Earthbag Homes

The Earthbag Revolution – finding the techniques to get you building in no time!

Of all earth building techniques, Earthbag building (or ‘Superadobe’) is the easiest to learn and most forgiving in terms of what type of earth you can use – this means that anyone can start building structures for their backyard or additions to their home, using the earth beneath your feet.

Because Earthbag doesn’t necessarily have to be load-bearing, you can use it an an infill material for an existing structure or for Council-approved post-and-beam structures and still gain the huge benefits of building with the earth without needing to worry about engineering and Council approval.

Building with the earth provides you with huge health and comfort benefits. You can build any thickness wall and notice a difference but ideally, to achieve maximum benefits you should aim for walls with a thickness of at least 300mm.
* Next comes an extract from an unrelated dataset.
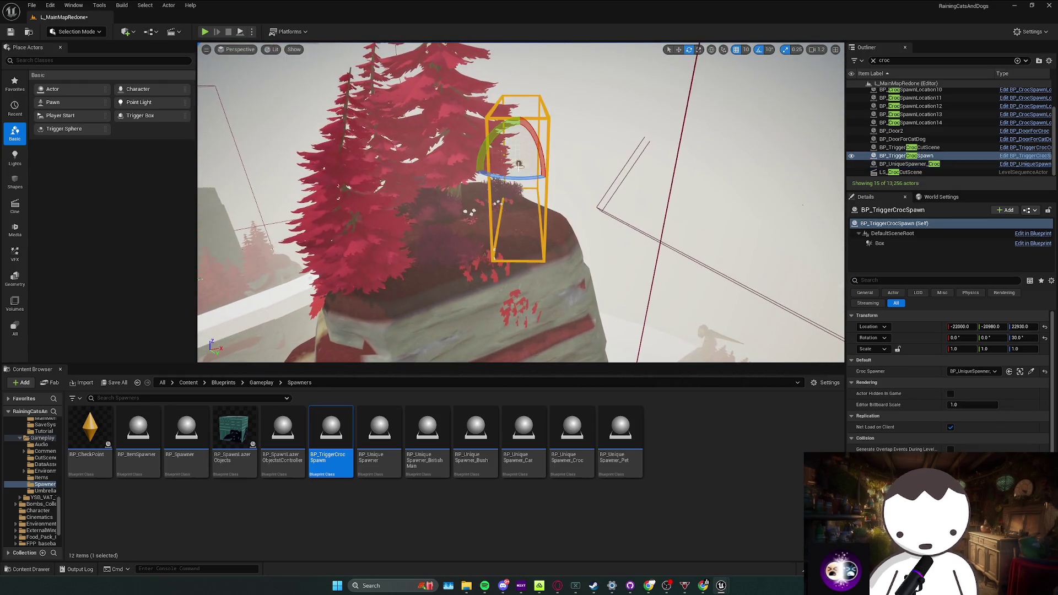
pyautogui.press('f')
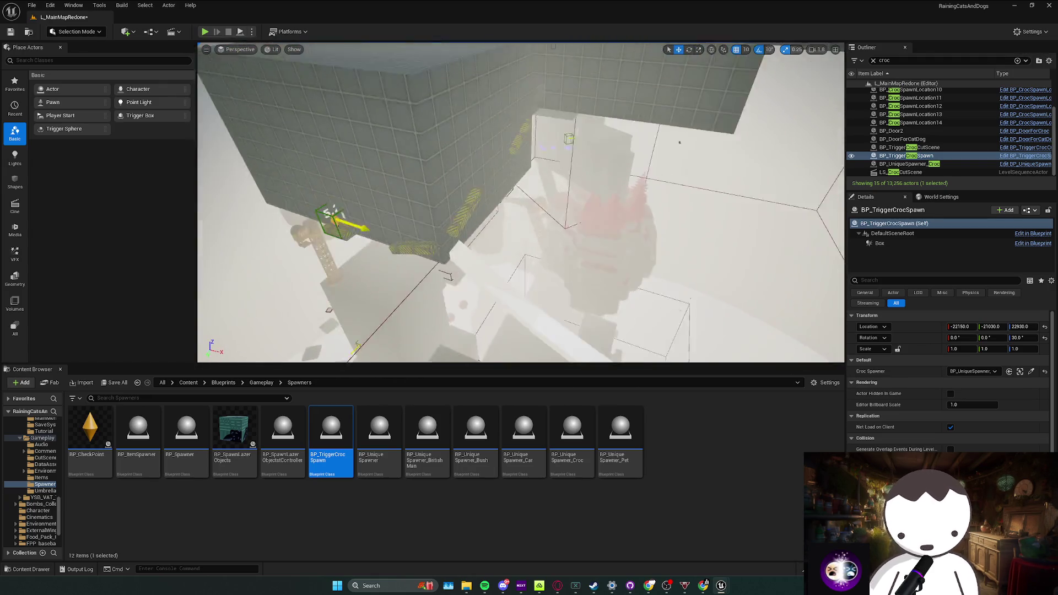
pyautogui.press('ctrl+s')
Using earthbag is a quick and easy way to achieve this thickness, giving you all the properties of a solid rammed earth wall but in a flexible form and without the need for awkward formwork – so you are free to design the house of your dreams!

Best of all, this method is achievable. It is so simple that is is possible even as a solo builder to construct using this – although why do that when friends and family love getting involved and make the process all the more enjoyable.
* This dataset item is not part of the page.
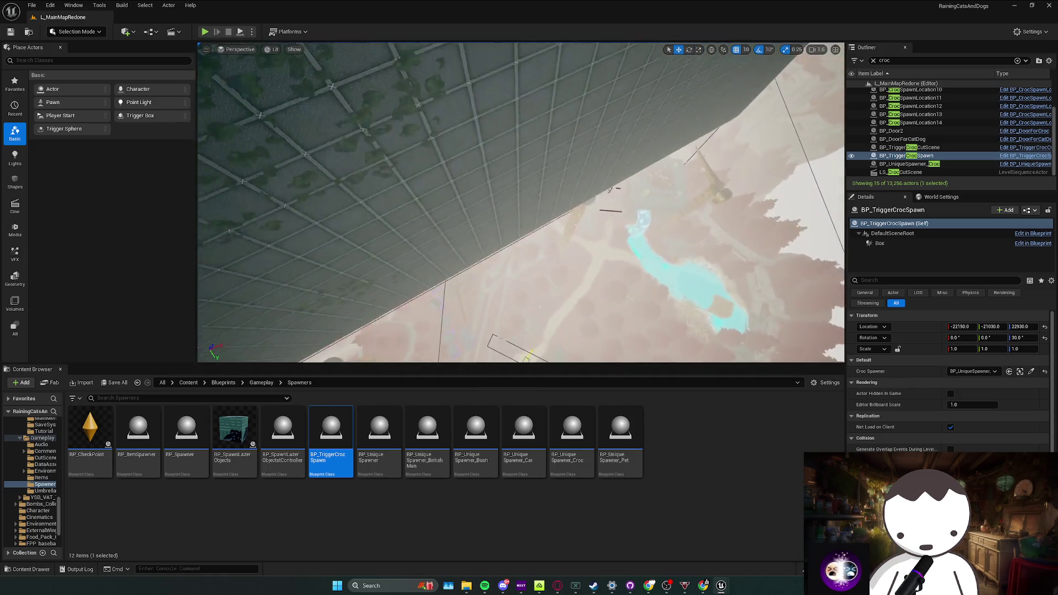
pyautogui.moveTo(512, 331); pyautogui.dragTo(529, 314)
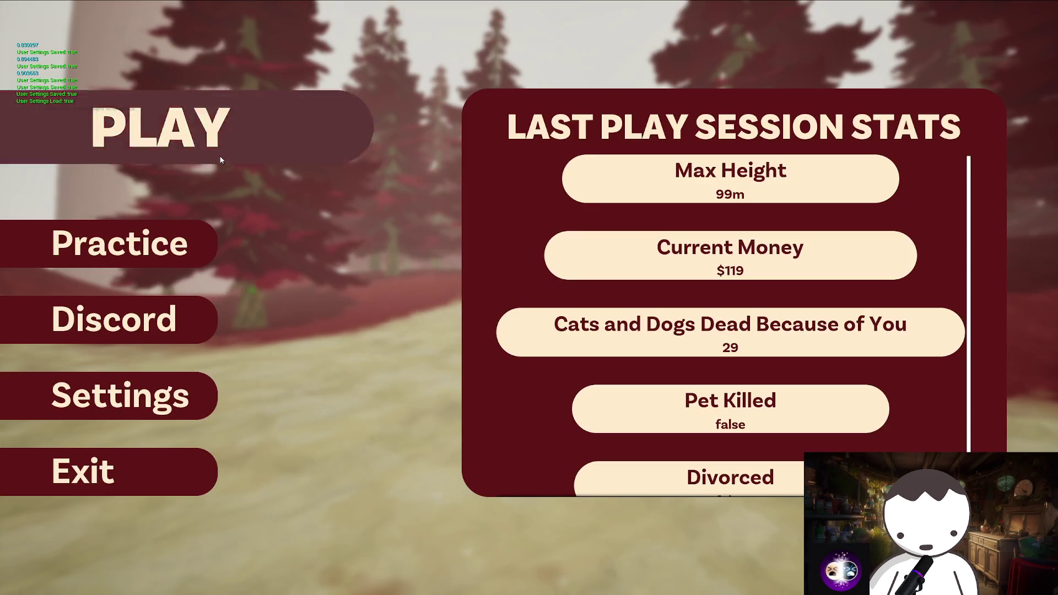
# From the main menu, load the Slot 1 save profile and start playing
pyautogui.click(210, 165)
Earthbag earth walls provide you with:

  • High thermal mass
  • Great acoustic insulation
  • Protection from electromagnetic radiation (for example from mobile phone towers and overhead powerlines)
  • Humidity control
  • Internal day/night temperature balance

There really are no excuses – get earthbagging today! Don’t forget – starting small is the key. There are boundless opportunities for trying out this technique and after completing a weekend workshop or better still, a week-long course, you will have the confidence to start on your own projects. Earthbag is great for garden projects such as kids cubby-houses, raised garden beds, retaining walls, outdoor benches, sculptural seating…the list of possibilities is endless.

https://www.abc.net.au/news/2019-11-14/earth-bag-dome-home-new-way-cost-sustainable-housing/11699840

Come and join the Earthbag revolution!

Earthbag is the simplest way to build a strong, beautiful house in any form. There are various incarnations of this relatively new earth construction technique, but essentially it is a type of ‘flexible form rammed earth’. Whether you would like a roundhouse, a dome or a traditional house form this technique provides you very quickly with thick earth walls and a high thermal mass, the technique is very simple to learn and best of all you can use almost any type of earth in it and minimal water.

It is also a fantastic tool to use when needing to construct raised garden beds, retaining walls and privacy walls for your garden and also doesn’t need to go on top of a traditional concrete foundation, you can use many alternatives for this due to it’s inherent stability and great mass.

HYPERADOBE

HYPERADOBE (or ‘Hiperadobe’ as it is known in Portuguese) is the Brazilian evolution of the popular ‘Superadobe’ system, developed by the Brazilian Engineer Fernando Pacheco, which instead uses a type of plastic mesh bag commonly used for fruit or onion bags rather than the normal closed-weave white grain sacks. Fernando also discovered, as Gernot Minke found through extensive testing, that the barbed wired is unnecessary when you are building walls with no inclination.

The advantages of this technique is that it uses less plastic which is not only more ecologically sound but provides more surface area for contact between the bags equaling a more unified rammed earth structure and less need for the (difficult to use) barbed wire between the courses as there is less likelihood of slippage. (However you should remember to still use the two strands of barbed wire any time you have junctions, arches or any type of inclination.)

We experimented with using simple onion sacks on our last project in Uruguay as it was difficult and expensive to import the continuous sacking and found this also worked very well – so you might also find this is the best option in some cases though can be slightly more time consuming.

We love to use the open-weave material and it is easy to source the bags in Australia from local manufacturers – the continuous sacking which is better again is more difficult but we have finally sourced a supplier for this.